In a rain-curtailed game at Raipur that had to be decided by D/L method, the only talking point was Kane Williamson’s whirlwind 49-ball hundred. In the end, the third match of the Champions League became a no contest after Northern Knights scored the first 200+ score of the 2014 Champions League. The fireworks from the Knights came from someone, who had not played in the T20 format until last year. Williamson did not exude the traits of a T20 player as his game suited more to test cricket. One look at him at play pointed to a batsman from the colloquial mould and no one thought that the guy could ever take to the shorter formats, though he did play several 50-over matches. But T20 did not seem his cup of tea from any stretch of imagination. But like a scene in an unpredictable drama, things underwent a tumultuous change in 2014. On Friday, he came up with the fastest ever century of a Champions League tournament. Though the game had to be curtailed after 7.2 overs in the Cape Cobra innings, Kane Williamson emerged as a new T20 star.
Winning the toss, Cobras chose to field, little realizing what lay in store for them. Dale Styen was not playing but the two Knights openers; Kane Williamson and Anton Devcich began slowly. No one had any inkling of the shape of things to come as the pair added just 17 runs in the first three overs. However, after Devcich scored a single off the first ball of the fourth over, Williamson faced Philander. He took four consecutive 2s until the fifth ball and got a huge top edge from a mishit on the last ball and luckily for him it cleared the deep fine leg to drop outside the boundary. That probably slowed down Williamson and the two openers continued until the 8th over at the end of which they could reach 62/0. The ninth over went for 17 and the tenth for 10 and at halfway mark Knights had reached an impressive 93/0. Runs kept flowing afterwards and the tempo of scoring was sustained with both batsmen using the long handle at times.

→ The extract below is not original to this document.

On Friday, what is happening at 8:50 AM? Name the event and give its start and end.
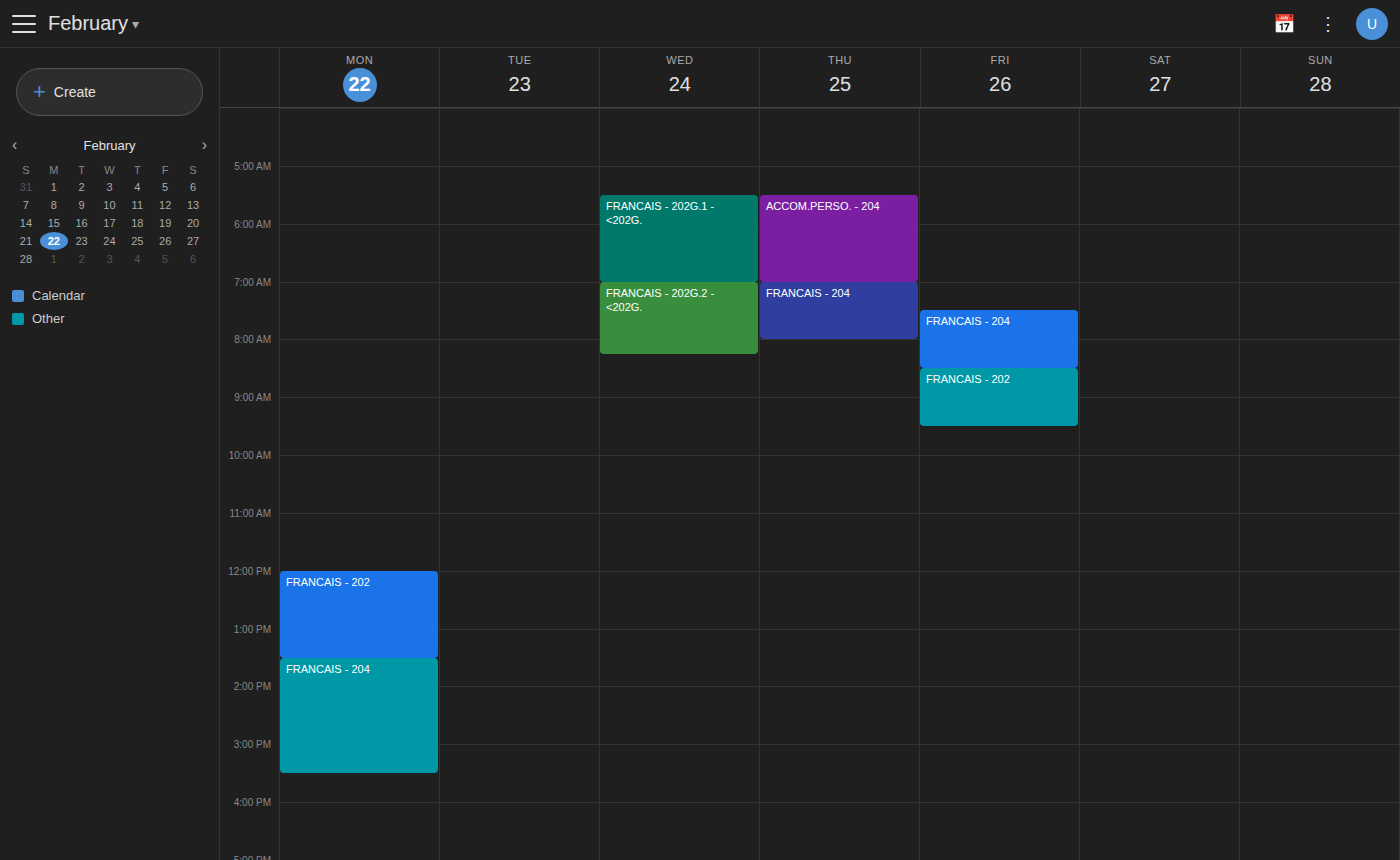
"FRANCAIS - 202", 8:30 AM to 9:30 AMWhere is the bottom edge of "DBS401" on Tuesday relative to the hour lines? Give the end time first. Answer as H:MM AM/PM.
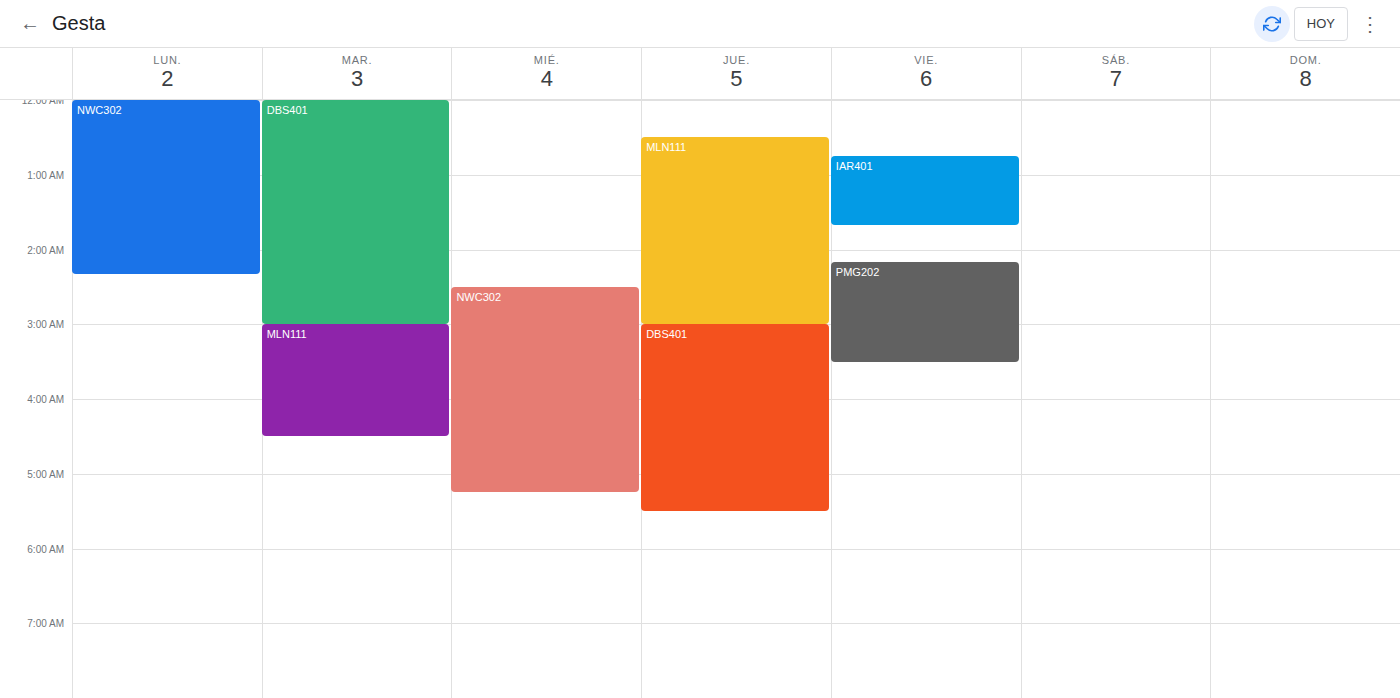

At the end of 13 overs, Knights had scored 136/0 and there was nothing to separate the two batsmen. Williamson had reached 68 in 33 balls and Devcich 66 in 45. In the 14th over, Devcich and new man Daniel Flynn both fell at the same score of 140. But Williamson continued in the company of BJ Watling, who hammered Justin Kemp’s 16th over for 17 runs. Afterwards Northern Knights lost three more wickets but Williamson went on clouting the Cobra bowlers to finish unbeaten on 101 off 49 balls with 8 fours and 5 sixes. Knights’ total of 206 was pretty imposing for the Cobras, who didn’t have their star batsman Duminy.
Chasing a massive 207 for victory, Cape Cobras began disastrously, losing birthday-boy Stiaan Van Zyl to the first ball of the innings. However, Hashim Amla and Robin Peterson carried on until the 6th over to add 38 for the second wicket before Amla fell to an uppish flick off Kuggeleijn to deep mid-wicket, where substitute BS Wilson took an easy catch. Cobras scored 6 runs more before the heavens opened and players ran to the pavilion. They all kept waiting until much after 11 PM, when the match was called off and the decision came from the Duckworth-Lewis. Cobras lost by 33 runs as they had not built up the rate until the 8th over, averaging a paltry 6 per over. For the Northern Knights, it was the fourth time in four matches that they emerged victorious at Raipur. The earlier three occasions were in the qualifying rounds, where they finished with a 100% record.